| Exercise aim |
Output the full listing below exactly; the images stay out.

Start of Given records

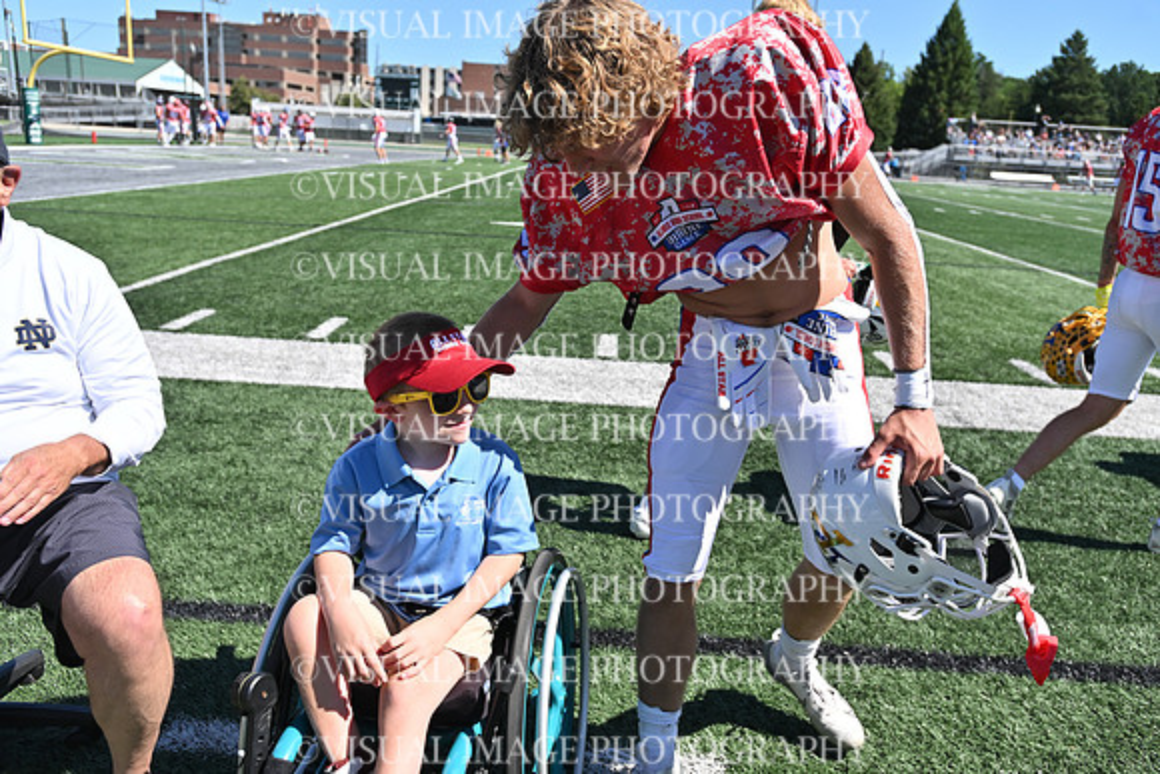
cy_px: 387
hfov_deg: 65.5
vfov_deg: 46.4
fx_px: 902
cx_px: 580
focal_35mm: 28
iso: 250
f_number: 5.6
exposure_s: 1/1600
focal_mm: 28
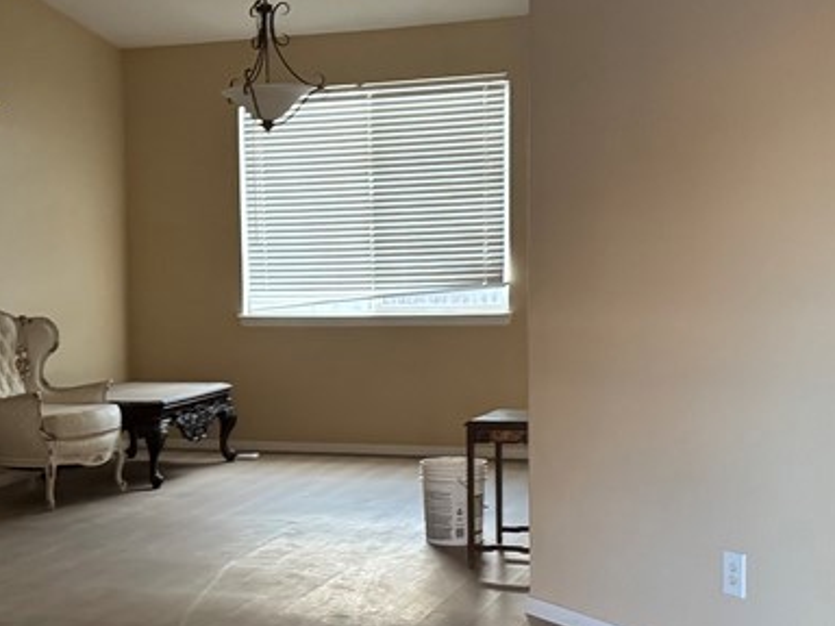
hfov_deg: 29.8
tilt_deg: -7.3
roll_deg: +2.4
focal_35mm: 64
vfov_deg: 22.8
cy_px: 430
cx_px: 222
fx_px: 1544
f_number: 1.78
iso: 800
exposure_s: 1/51
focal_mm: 6.76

End of Given records

| Output for this task |
cy_px: 387
hfov_deg: 65.5
vfov_deg: 46.4
fx_px: 902
cx_px: 580
focal_35mm: 28
iso: 250
f_number: 5.6
exposure_s: 1/1600
focal_mm: 28
hfov_deg: 29.8
tilt_deg: -7.3
roll_deg: +2.4
focal_35mm: 64
vfov_deg: 22.8
cy_px: 430
cx_px: 222
fx_px: 1544
f_number: 1.78
iso: 800
exposure_s: 1/51
focal_mm: 6.76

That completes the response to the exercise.